= Instructions for the task =
Without including any picture, return the complete set of records exactly.

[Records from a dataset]

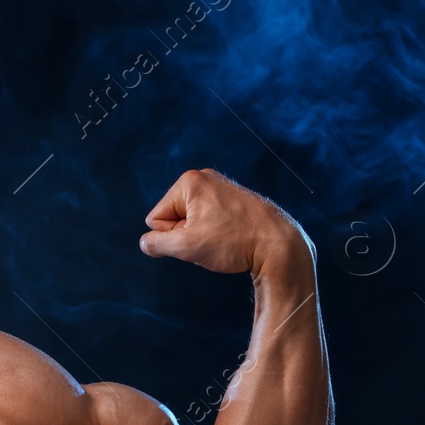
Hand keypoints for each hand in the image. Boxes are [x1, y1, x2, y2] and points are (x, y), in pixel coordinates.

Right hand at [138, 169, 306, 275]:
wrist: (279, 244)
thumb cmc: (234, 242)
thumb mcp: (186, 247)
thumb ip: (156, 244)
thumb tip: (145, 243)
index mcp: (189, 182)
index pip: (155, 218)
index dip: (172, 236)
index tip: (198, 237)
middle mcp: (204, 177)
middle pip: (173, 216)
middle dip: (186, 234)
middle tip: (213, 239)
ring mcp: (220, 186)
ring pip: (191, 220)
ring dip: (200, 235)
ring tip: (224, 237)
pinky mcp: (232, 198)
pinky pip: (208, 219)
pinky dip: (215, 231)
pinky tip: (232, 235)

= Response for this exercise =
Hand keypoints for each hand in the image. Boxes are [x1, y1, x2, y2] and points are (x, y), in pixel coordinates.

Right hand at [138, 169, 306, 275]:
wrist: (279, 244)
thumb cmc: (234, 242)
thumb mcp: (186, 247)
thumb ip: (156, 244)
thumb tip: (145, 243)
index mcp: (189, 182)
index pip: (155, 218)
index dip: (172, 236)
index tip: (198, 237)
middle mcp: (204, 177)
middle pip: (173, 216)
middle dip: (186, 234)
middle tip: (213, 239)
ring mcp: (220, 186)
ring pip: (191, 220)
ring dip: (200, 235)
ring tip: (224, 237)
pinky mcp: (232, 198)
pinky pip: (208, 219)
pinky dip: (215, 231)
pinky tip: (232, 235)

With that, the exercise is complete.